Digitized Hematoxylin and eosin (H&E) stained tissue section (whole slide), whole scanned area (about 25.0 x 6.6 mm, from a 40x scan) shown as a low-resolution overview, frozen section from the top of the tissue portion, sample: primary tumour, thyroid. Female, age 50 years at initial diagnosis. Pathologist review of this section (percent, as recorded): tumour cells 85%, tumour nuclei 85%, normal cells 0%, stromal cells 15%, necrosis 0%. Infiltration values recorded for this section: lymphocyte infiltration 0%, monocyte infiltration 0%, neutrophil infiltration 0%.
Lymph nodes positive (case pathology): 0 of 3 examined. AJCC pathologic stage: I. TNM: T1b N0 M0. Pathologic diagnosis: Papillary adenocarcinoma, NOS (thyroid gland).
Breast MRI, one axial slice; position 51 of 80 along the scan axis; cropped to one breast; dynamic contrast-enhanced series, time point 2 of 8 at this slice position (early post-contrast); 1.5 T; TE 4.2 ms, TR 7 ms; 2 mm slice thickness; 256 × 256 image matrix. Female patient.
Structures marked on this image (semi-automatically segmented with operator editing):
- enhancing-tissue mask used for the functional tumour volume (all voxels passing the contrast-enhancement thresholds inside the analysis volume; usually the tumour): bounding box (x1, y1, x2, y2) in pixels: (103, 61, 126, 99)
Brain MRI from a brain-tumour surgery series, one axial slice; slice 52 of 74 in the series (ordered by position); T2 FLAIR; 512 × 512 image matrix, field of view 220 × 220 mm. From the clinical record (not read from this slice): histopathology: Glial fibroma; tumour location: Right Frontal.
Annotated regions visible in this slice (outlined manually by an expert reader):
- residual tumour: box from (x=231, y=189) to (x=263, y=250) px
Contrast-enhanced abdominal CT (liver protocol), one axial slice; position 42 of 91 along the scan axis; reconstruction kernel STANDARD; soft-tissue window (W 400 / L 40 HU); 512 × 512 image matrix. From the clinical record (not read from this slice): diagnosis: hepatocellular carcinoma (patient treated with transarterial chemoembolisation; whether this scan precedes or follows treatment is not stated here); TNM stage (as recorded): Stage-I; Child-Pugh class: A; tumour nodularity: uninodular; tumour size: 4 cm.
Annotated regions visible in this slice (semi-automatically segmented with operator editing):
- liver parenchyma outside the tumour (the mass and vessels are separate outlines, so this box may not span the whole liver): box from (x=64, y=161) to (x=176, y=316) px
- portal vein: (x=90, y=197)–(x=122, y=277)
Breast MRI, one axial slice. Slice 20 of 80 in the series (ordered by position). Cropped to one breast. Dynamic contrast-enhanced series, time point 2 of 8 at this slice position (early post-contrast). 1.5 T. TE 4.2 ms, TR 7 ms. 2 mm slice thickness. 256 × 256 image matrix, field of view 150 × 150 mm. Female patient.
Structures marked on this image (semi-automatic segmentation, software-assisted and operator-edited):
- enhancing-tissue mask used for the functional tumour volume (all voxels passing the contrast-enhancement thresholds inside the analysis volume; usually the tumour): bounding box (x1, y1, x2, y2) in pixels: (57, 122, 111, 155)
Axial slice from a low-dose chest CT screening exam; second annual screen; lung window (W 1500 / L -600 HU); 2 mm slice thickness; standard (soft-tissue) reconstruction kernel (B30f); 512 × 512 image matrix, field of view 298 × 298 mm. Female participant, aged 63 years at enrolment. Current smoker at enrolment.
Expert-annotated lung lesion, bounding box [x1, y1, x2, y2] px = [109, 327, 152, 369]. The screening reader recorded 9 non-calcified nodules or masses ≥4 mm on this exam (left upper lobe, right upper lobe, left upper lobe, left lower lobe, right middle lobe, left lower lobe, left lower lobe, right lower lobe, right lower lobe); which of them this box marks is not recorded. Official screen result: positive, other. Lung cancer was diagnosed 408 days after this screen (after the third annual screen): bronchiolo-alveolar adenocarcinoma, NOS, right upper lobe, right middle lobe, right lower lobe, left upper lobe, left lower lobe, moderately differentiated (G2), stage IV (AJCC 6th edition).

### YOUR INSTRUCTIONS
Your task is to copy each line of the data above that holds "analysis".

### SOLUTION FOR THIS PROBLEM
- enhancing-tissue mask used for the functional tumour volume (all voxels passing the contrast-enhancement thresholds inside the analysis volume; usually the tumour): bounding box (x1, y1, x2, y2) in pixels: (103, 61, 126, 99)
- enhancing-tissue mask used for the functional tumour volume (all voxels passing the contrast-enhancement thresholds inside the analysis volume; usually the tumour): bounding box (x1, y1, x2, y2) in pixels: (57, 122, 111, 155)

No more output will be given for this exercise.